As discussed yesterday - here is what I suggest in these scenarios and a bit of background
The corridor model is designed and optimized for curvilinear alignments. While it can do a certain amount with angular corners it was never really designed to tackle them, because at a right angle corner, on the inside things disappear and on the outside things get larger, and when you compute the "sections" for a surface at intervals you have to be really careful how you model a right angle or angular corner. We currently take the node point and bisect the angle to compute the outside offset and the inside offset corners.
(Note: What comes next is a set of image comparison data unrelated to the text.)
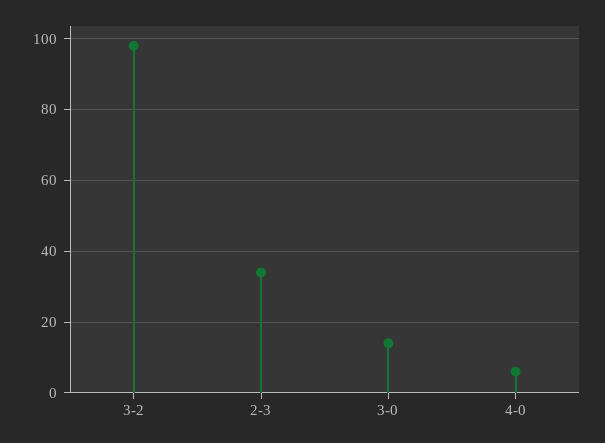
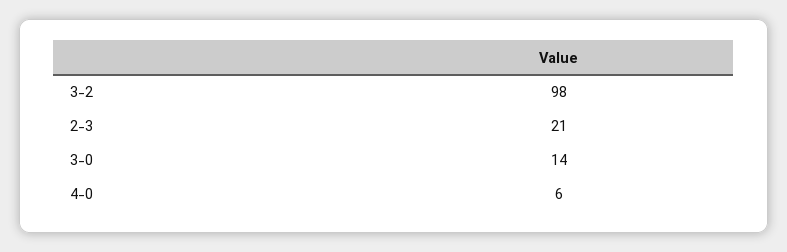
  {
    "3-2": 98,
-   "2-3": 35,
+   "2-3": 21,
    "3-0": 14,
    "4-0": 6
  }

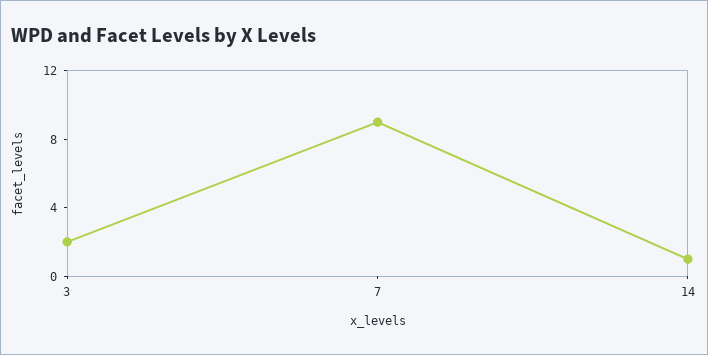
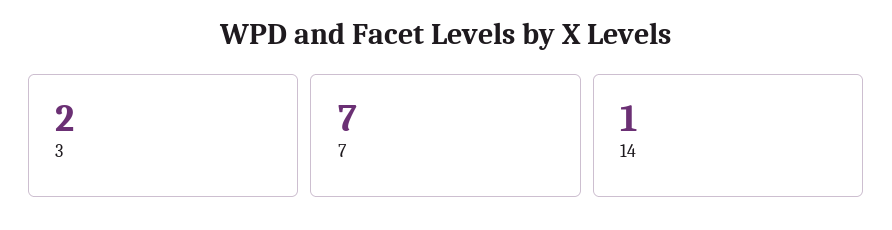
  {
    "3": 2,
-   "7": 9,
+   "7": 7,
    "14": 1
  }

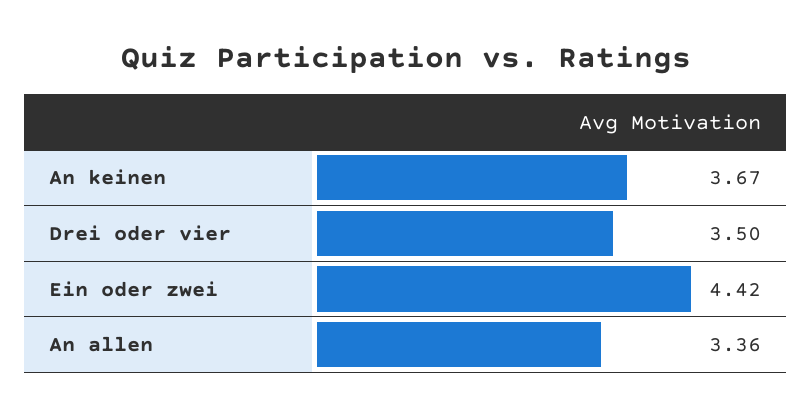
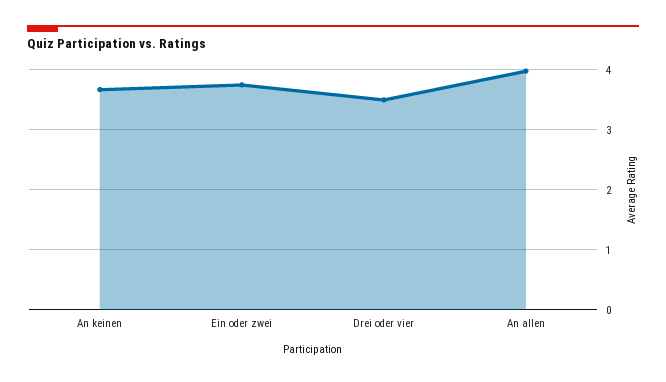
  {
    "An keinen": 3.67,
    "Drei oder vier": 3.5,
-   "Ein oder zwei": 4.42,
+   "Ein oder zwei": 3.8,
-   "An allen": 3.36
+   "An allen": 4
  }

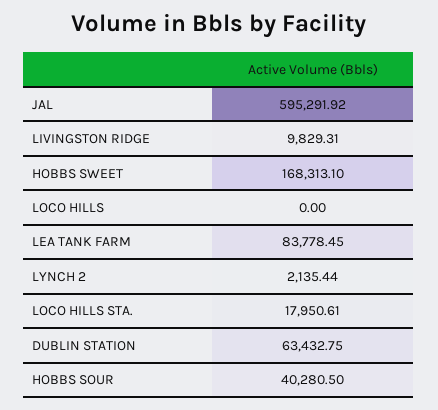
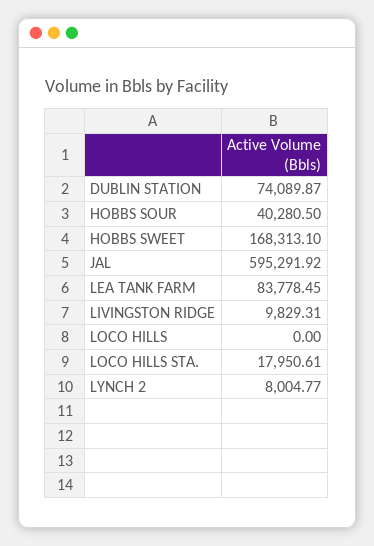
  {
    "JAL": 595291.92,
    "LIVINGSTON RIDGE": 9829.31,
    "HOBBS SWEET": 168313.1,
    "LOCO HILLS": 0,
    "LEA TANK FARM": 83778.45,
-   "LYNCH 2": 2135.44,
+   "LYNCH 2": 8004.77,
    "LOCO HILLS STA.": 17950.61,
-   "DUBLIN STATION": 63432.75,
+   "DUBLIN STATION": 74089.87,
    "HOBBS SOUR": 40280.5
  }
However because the corridor is a sequential modeling engine, that models each station starting from the small station end incrementing up station, it looks at each station that it computes in isolation, and does not look ahead or backwards to see if it is creating crossovers or clashes - in the template editor, you will see that it truncates the cross sections on the inside of a curve, if the section on the inside is longer than the radius of the curve, but again that is done at each station only and not as a collective model.
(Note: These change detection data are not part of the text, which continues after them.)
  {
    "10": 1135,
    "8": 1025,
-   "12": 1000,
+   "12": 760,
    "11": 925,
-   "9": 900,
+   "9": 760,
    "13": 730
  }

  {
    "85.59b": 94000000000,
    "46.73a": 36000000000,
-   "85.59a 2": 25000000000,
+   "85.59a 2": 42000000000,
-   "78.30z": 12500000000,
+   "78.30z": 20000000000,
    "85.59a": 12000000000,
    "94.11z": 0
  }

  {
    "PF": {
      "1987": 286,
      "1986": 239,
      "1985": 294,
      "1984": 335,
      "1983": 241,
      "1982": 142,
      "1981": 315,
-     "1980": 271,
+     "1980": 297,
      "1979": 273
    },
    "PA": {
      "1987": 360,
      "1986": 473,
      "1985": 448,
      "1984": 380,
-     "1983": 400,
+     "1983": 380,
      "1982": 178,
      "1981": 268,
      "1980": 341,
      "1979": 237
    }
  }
When you densify a surface, it is looking for areas where you have "a lot going on" e.g. Radius or spiral sections that need to be densified to compute a smooth surface throygh curb returns, vertical alignments where vertical curves are in play, superelevations or slope changes where the slopes are changing and in widenings or changes of direction. This results in more data being computed in these areas. A right Angle corner falls into this category as well and as a result you get some strange results at right angle corners like you have seen when you densify - so I dont recommend that.
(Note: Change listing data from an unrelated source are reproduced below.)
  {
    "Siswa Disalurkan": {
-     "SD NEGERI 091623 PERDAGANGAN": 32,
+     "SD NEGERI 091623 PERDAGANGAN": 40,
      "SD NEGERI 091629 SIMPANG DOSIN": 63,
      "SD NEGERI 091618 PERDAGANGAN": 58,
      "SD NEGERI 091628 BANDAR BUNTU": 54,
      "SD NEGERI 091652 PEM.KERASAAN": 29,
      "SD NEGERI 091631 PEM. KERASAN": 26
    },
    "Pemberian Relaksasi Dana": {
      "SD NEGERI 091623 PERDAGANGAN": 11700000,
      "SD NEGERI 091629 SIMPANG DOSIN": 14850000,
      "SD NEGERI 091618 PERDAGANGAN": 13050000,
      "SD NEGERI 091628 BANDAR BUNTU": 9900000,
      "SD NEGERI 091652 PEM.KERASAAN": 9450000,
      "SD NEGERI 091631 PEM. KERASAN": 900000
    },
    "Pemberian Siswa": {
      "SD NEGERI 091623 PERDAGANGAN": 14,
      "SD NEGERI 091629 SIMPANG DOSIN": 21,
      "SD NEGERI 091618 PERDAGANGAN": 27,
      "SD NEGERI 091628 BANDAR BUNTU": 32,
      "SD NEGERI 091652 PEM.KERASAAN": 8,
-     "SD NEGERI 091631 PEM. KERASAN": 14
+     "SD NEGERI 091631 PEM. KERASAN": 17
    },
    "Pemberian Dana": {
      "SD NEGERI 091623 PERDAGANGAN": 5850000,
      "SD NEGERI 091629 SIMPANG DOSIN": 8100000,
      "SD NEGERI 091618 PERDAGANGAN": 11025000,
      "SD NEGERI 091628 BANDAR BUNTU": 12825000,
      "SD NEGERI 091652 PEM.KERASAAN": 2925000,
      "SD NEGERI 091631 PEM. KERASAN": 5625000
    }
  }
So you have two options to densify the curved corners of the wall
1) I call this the TBC equivalent of Terramodel XLINES. In the Corridor Template, create an Offset Slope or Offset Elevation Instruction. Use the alignment as the reference for the instruction. For the Offsets use a Table and in the table enter all the Stations where you would like extra drops around the curve sections of the wall. i.e. if a curve starts at station 100 and ends at 112.5 and you would like drops eg every 2' around the curve, enter the stations 102, 104, 106, 108, 110, 112 in the Station fields and enter 0 as the Offset value. For the Elevation Delta or Slope enter 0% or ) elevation Delta. For the Material Layer uncheck all of the Material Layers. Give the Node the name XLINES or similar. What this will do is to create you drops in the Corridor Surface Model at all these stations. Enter the table values for all of the curves on the wall. You can create the table in Excel and then Copy and Past it into TBC Table. This will have zero effect on the Surface result, other than create you the extra drop locations in the model.
2) As an alternative to (1) you can also use the RPS Command called Define Extra Stations - you can download and install this using TML Status. This allows you to define Extra Stations on an Alignment that are picked up by the Corridor and Sideslope command for Corridor Surface Outputs and reporting purposes. Again enter the same stations as you used in (1) above here as Extra Stations.
For the angle corners, just let the corridor pick its locations using the alignment node locations and this will improve the model in these areas.
As we found yesterday, the Show Direction and Define Extra Stations commands did not work with a HAL only alignment. If you add a dummy VAL to the HAL using a Grade Break at the start and end of the alignment and an elevation close to the elevation of the wall, they will work just fine. The Define Extra Stations issue was a defect in TBC code and that was fixed yesterday for the next release, the Show Direction we were looking at that last night and I expect an update that addresses that today.